All neuroblastomas arise from developmental cells not normally found in children, making them a promising target for drug development

The largest single cell study to date of the childhood cancer, neuroblastoma, has answered important questions about the genesis of the disease. The researchers from the Wellcome Sanger Institute, Great Ormond Street Hospital (GOSH) and their collaborators, discovered that all neuroblastomas arise from a single type of embryonic cell called sympathoblasts.

The study, published today (5 February 2021) in Science Advances, sought to understand why neuroblastomas range in severity, with some easy to treat and others having relatively low five-year survival rates. The fact that all neuroblastomas arise from sympathoblasts makes them an attractive drug target, because these cells exist only in the tumour after the child is born.

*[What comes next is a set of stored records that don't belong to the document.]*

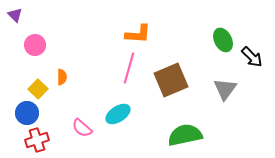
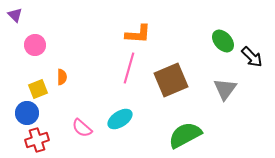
green ellipse: moved 1 px down; rotated 15 degrees counterclockwise
yellow square: rotated 24 degrees clockwise
cyan ellipse: moved 2 px right, 5 px down
green semicircle: rotated 16 degrees counterclockwise
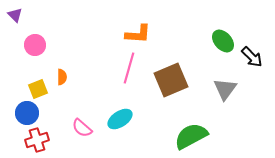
green semicircle: moved 6 px right, 1 px down
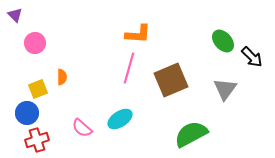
pink circle: moved 2 px up
green semicircle: moved 2 px up
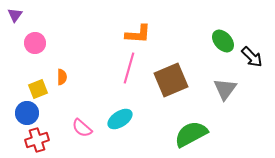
purple triangle: rotated 21 degrees clockwise
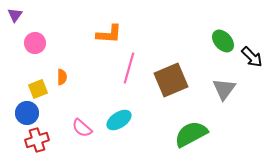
orange L-shape: moved 29 px left
gray triangle: moved 1 px left
cyan ellipse: moved 1 px left, 1 px down
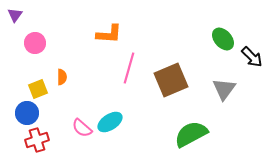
green ellipse: moved 2 px up
cyan ellipse: moved 9 px left, 2 px down
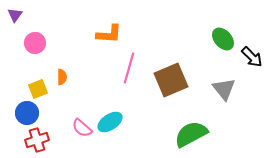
gray triangle: rotated 15 degrees counterclockwise
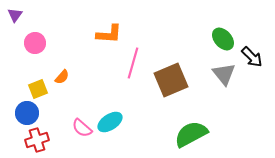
pink line: moved 4 px right, 5 px up
orange semicircle: rotated 42 degrees clockwise
gray triangle: moved 15 px up
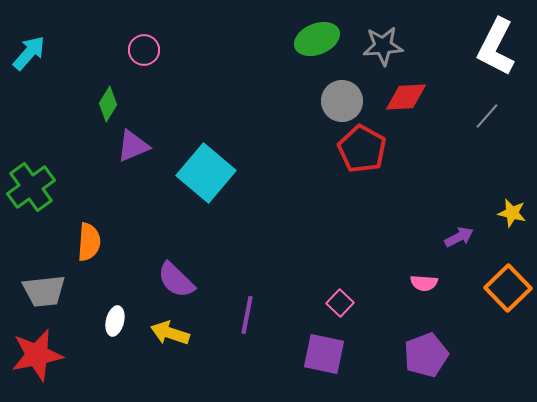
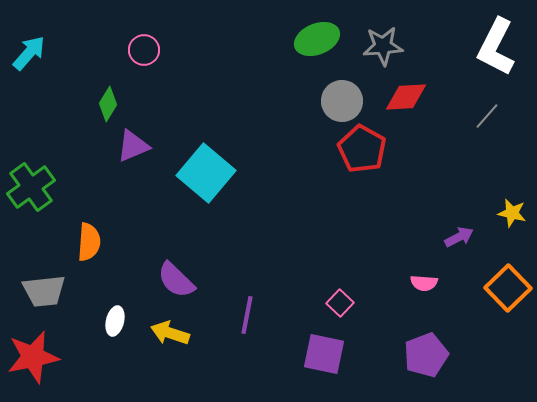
red star: moved 4 px left, 2 px down
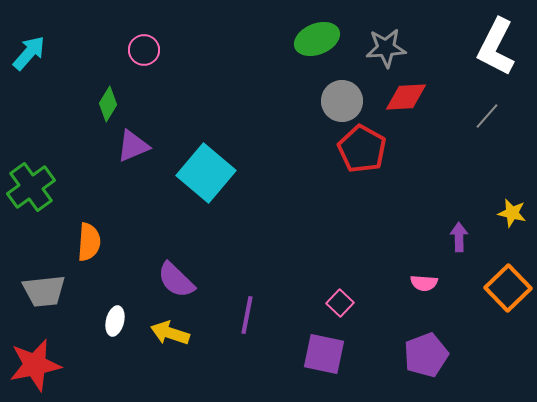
gray star: moved 3 px right, 2 px down
purple arrow: rotated 64 degrees counterclockwise
red star: moved 2 px right, 8 px down
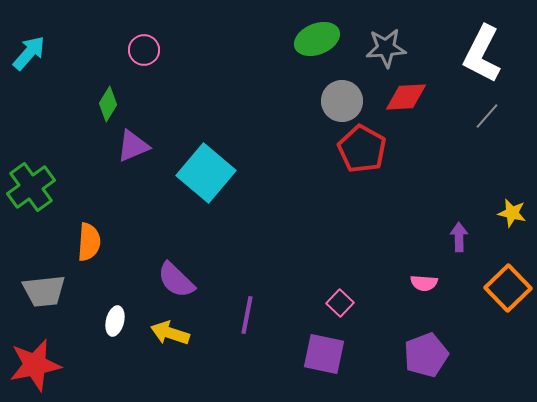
white L-shape: moved 14 px left, 7 px down
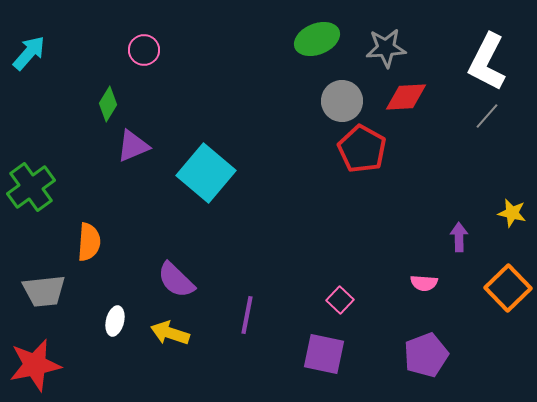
white L-shape: moved 5 px right, 8 px down
pink square: moved 3 px up
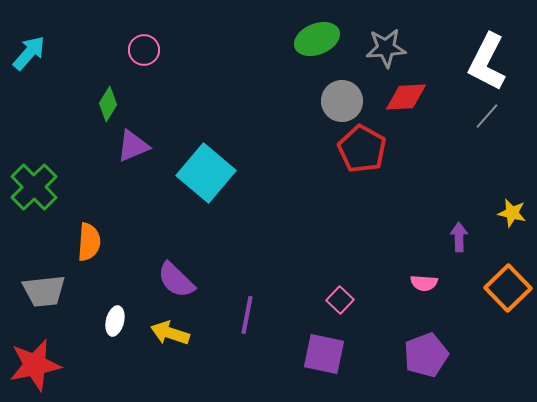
green cross: moved 3 px right; rotated 9 degrees counterclockwise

Neuroblastoma is a rare cancer that generally affects children under five years old. It begins in the abdomen, usually in the adrenal glands – hormone-producing glands above the kidneys. Neuroblastoma is remarkable in that its severity can vary greatly between individuals. In some children the cancer will disappear without treatment, whereas in others the cancer is relentless. The five-year survival rate for neuroblastoma is one of the lowest of all childhood cancers*.

This varied outlook prompted the researchers to ask whether the range of severity could be caused by neuroblastomas arising from different cell types at different stages of the child’s development in the womb. This was made possible by the advent of single cell mRNA sequencing, a high-resolution technology that can identify different cell types present in a tissue according to the genes expressed by individual cells.

In this study, gene expression of 19,723 cancer cells was analysed and compared to a reference of 57,972 developmental adrenal cells in the hope of identifying the cell types from which neuroblastomas arise and to find novel treatment targets.